L'économie du projet

Elle s'appuie sur les différentes études de faisabilité du projet QUASAR entre 2000 et 2007, les conclusions de l'étude de repositionnement de 2013, les travaux effectués par le Groupe Technique et, dans ce cadre, les éléments apportés par le Cabinet d'Architecte INCA et les conclusions de l'étude du Cabinet Anne Expert sur le volet « Produits – Marchés », les décisions du Comité de Pilotage du projet Objectif Vallée de la Lumière.
Outre les emplois directement créés par la structure, la progression de la fréquentation bénéficiera aux autres structures touristiques, créera de nouveaux emplois et des retombées fiscales pour les collectivités (activités économiques, taxe de séjour).

L'investissement
Ils ont été établis en fonction du personnel à mobiliser, du temps d'ouverture au public et du renouvellement muséographique.
Pour une surface construite de 728 m² dotée des équipements muséographiques : expos et salles pédagogiques 298 m², Sphère 40 m², cinéma grand panorama 150 m², espaces techniques – administratifs – librairie 240 m², les investissements relatifs à la Maison de la Lumière sont de l'ordre de 2.32 M€ HT, incluant une communication offensive de lancement pour accueillir 30 000 visiteurs par an au terme d'une montée en charge de cinq ans.
Le besoin en fonds de roulement est estimé à 250.000 €.
Soit un besoin total en investissement de 2 570 000,00 €.
La députée Karine Berger a informé en juillet 2015 des « financements d'investissement validés dans le cadre du Contrat de Plan Etat-Région pour le volet Etat. La Région est d'accord sur les demandes de financements pour le volet régional et européen. Le Conseil Départemental valide l'utilisation du terrain et mène actuellement une réflexion sur la requalification de l'ensemble du plateau du Chevalet. Tous les feux verts financiers sont donc là » : la réalisation pourra être subventionnée à 80 %.

Le fonctionnement
Pour rationaliser son coût de fonctionnement, l'équipement muséographique ne sera ouvert que pendant 185 jours par an.
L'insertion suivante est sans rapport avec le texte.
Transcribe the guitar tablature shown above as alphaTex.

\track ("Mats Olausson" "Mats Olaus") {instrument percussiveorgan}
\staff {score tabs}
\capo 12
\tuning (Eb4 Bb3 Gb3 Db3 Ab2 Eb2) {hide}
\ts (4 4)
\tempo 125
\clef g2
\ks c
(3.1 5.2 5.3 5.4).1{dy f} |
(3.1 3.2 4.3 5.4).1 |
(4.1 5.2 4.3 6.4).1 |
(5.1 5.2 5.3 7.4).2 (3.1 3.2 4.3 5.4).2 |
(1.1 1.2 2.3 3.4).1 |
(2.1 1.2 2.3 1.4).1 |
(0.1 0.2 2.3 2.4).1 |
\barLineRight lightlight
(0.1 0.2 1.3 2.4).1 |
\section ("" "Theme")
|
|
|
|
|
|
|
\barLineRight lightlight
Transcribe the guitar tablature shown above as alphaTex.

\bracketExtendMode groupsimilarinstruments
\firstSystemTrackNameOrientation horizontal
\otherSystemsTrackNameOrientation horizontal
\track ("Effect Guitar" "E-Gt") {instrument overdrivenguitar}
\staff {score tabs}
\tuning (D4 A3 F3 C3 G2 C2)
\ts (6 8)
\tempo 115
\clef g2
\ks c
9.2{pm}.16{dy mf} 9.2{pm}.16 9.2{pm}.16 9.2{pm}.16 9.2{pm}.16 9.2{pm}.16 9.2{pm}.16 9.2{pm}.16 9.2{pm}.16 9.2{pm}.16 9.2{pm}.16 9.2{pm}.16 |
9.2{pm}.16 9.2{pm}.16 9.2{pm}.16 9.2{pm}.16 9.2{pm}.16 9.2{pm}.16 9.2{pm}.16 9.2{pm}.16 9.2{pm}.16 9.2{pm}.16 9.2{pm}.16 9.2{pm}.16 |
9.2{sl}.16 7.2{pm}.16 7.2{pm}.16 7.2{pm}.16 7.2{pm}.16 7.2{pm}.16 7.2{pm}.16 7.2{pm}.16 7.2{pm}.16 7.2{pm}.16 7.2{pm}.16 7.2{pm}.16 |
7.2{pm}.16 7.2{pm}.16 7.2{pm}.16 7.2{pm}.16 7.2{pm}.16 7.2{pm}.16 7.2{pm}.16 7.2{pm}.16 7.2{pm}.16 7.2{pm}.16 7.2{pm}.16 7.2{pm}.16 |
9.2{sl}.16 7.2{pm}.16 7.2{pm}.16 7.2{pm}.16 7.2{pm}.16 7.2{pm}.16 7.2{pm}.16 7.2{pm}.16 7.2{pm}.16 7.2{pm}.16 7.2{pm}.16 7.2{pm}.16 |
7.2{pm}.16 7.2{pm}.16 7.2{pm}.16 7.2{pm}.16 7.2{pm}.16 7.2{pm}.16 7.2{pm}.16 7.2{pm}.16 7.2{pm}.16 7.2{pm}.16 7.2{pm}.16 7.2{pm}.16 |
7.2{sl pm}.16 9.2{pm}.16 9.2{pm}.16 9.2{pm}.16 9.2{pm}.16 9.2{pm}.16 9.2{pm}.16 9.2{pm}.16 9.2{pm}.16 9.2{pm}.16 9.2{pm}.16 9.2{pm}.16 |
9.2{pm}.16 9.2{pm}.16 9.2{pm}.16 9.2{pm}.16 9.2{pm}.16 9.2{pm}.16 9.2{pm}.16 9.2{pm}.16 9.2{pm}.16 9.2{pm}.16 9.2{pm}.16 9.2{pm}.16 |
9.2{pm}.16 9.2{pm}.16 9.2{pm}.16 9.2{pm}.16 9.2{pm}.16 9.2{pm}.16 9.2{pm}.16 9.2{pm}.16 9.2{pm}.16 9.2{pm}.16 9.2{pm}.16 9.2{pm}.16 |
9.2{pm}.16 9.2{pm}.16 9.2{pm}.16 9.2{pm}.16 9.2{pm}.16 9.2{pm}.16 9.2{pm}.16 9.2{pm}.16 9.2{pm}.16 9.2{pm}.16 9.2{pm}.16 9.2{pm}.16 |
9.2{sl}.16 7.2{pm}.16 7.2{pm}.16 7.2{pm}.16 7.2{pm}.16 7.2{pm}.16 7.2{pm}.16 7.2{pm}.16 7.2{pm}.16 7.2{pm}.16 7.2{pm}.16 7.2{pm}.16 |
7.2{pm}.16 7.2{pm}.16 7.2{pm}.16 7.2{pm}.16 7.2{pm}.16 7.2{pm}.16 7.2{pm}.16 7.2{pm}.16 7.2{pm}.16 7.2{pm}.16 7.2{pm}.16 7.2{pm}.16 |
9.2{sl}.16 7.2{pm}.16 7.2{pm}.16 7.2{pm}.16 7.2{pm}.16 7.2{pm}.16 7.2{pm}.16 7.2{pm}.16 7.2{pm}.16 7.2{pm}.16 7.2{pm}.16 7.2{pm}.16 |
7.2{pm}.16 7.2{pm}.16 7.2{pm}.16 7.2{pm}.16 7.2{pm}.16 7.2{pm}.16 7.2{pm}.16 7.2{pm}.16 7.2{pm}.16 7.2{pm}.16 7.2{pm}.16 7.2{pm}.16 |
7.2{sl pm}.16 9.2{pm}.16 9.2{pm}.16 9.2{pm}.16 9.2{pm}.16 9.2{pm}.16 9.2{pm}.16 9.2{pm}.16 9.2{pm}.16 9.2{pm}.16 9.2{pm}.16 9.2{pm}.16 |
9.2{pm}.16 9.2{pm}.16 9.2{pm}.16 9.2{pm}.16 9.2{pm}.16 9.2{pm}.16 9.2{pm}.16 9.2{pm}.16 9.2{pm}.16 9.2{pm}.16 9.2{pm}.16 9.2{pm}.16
Pour le restant de l'année, il pourra être le support d'actions locales.
Les ressources proviennent des entrées, des produits annexes (librairie, produits dérivés, snack...), des cotisations des collectivités pour les services rendus au territoire, et des produits de location divers. Un programme offensif pour atteindre 30 000 visiteurs / an est détaillé pour chaque catégorie de visiteurs : scolaires, collèges, seniors, associations, centres de loisirs, tour-operators, individuels... sur 185 journées d'ouverture annuelles. Le plan de montée en charge, où chaque recette est justifiée, est prévu sur 5 ans, au bout desquels l'équilibre d'exploitation est atteint. Il est détaillé, prudent, prévoyant des capacités d'autofinancement annuelles, le renouvellement muséographique (l'exposition centrale devra être revue tous les 3 ans).... Les dépenses annuelles des collectivités du Buëch (2,65 €/habitant) sont légitimées par les services aux collectivités (promotion touristique du territoire, relais des Offices du Tourisme, implantation d'entreprises...), par les services nouveaux aux habitants (mise à disposition ou location de la salle de cinéma, retransmissions, soutien aux spectacles vivants et aux initiatives éducatives et culturelles, conférences...). Enfin la fourniture et la conception d'expositions, l'animation générale du réseau des Maisons-relais (Veynes, Dévoluy, Rosans...) doivent rassembler des actions déjà existantes et donc ne nécessiter que peu d'engagements financiers supplémentaires.